### Page excerpt

>>>>>

ATCC: American Type Culture Collection.

Detection of the cat gene in R. anatipestifer isolates

For this study, 192 R. anatipestifer isolates were collected from different regions of China. All isolates were identified using the Biolog Microbial Identification System (Biolog, Hayward, CA, USA), as well as PCR and biochemical analyses (data not shown). After lysing the bacteria in lysis buffer (0.5% NP-40, Sigma; 200 ng/ml proteinase K, Takara Biotechnology Co., Ltd. Dalian, China), the presence of the cat gene was determined by PCR analysis using primers cat-F1 and cat-R1 (Table 2).

Table 2

Primers used in this study.

<<<<<

### Information shown

>>>>>

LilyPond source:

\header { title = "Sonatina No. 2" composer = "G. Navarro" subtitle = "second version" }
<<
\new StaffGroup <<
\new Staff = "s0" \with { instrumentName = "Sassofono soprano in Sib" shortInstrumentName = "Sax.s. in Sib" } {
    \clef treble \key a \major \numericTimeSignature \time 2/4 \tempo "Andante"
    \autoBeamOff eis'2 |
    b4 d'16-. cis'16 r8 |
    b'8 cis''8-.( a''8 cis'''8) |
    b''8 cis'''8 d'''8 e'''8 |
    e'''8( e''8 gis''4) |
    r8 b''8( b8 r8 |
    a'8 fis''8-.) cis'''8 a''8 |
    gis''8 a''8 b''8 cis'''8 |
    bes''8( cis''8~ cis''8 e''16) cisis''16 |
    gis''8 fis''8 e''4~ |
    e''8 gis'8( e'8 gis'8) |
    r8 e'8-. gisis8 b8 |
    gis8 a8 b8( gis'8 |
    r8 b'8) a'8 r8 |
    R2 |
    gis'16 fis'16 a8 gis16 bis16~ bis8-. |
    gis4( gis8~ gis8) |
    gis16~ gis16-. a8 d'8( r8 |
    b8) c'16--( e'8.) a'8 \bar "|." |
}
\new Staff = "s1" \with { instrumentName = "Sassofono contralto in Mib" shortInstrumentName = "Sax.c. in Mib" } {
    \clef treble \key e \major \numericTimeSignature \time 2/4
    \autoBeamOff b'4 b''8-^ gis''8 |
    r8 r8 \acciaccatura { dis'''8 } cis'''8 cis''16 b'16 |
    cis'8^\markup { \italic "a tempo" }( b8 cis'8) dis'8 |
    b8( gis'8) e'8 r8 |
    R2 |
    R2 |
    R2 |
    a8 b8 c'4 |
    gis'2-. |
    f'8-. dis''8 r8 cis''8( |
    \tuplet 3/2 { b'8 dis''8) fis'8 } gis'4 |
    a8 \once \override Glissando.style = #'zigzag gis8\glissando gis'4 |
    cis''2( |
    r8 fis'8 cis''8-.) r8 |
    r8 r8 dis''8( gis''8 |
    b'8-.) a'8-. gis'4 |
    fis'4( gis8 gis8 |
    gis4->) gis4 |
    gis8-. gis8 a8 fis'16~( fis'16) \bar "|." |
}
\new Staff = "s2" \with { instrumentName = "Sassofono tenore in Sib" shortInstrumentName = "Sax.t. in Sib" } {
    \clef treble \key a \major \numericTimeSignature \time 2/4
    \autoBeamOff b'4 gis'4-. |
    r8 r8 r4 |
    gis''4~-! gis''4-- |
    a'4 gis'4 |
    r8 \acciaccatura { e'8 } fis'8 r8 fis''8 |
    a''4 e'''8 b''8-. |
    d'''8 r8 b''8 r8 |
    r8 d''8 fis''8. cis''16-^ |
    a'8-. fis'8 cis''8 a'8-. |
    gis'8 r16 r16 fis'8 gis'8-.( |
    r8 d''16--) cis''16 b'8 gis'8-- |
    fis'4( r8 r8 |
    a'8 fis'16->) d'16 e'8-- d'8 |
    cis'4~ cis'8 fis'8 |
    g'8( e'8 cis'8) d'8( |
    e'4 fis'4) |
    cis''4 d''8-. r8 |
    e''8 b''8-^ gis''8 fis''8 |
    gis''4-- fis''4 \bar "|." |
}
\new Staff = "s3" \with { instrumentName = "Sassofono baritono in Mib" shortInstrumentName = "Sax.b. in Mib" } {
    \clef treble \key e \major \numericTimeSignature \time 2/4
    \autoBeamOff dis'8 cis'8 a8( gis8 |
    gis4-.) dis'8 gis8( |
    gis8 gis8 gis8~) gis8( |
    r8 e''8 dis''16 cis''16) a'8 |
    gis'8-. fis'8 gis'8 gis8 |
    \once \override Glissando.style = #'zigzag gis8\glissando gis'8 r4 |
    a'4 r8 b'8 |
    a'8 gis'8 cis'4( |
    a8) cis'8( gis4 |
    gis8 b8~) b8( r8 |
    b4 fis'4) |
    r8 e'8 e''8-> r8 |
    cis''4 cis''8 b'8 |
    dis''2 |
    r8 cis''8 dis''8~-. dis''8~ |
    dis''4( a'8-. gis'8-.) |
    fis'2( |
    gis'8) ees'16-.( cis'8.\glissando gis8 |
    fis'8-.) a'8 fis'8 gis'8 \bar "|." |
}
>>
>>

<<<<<

### Problem statement
Please reproduce the entire excerpt above on detecting the cat gene in R. anatipestifer isolates, word for word.

### Finished exercise
ATCC: American Type Culture Collection.

Detection of the cat gene in R. anatipestifer isolates

For this study, 192 R. anatipestifer isolates were collected from different regions of China. All isolates were identified using the Biolog Microbial Identification System (Biolog, Hayward, CA, USA), as well as PCR and biochemical analyses (data not shown). After lysing the bacteria in lysis buffer (0.5% NP-40, Sigma; 200 ng/ml proteinase K, Takara Biotechnology Co., Ltd. Dalian, China), the presence of the cat gene was determined by PCR analysis using primers cat-F1 and cat-R1 (Table 2).

Table 2

Primers used in this study.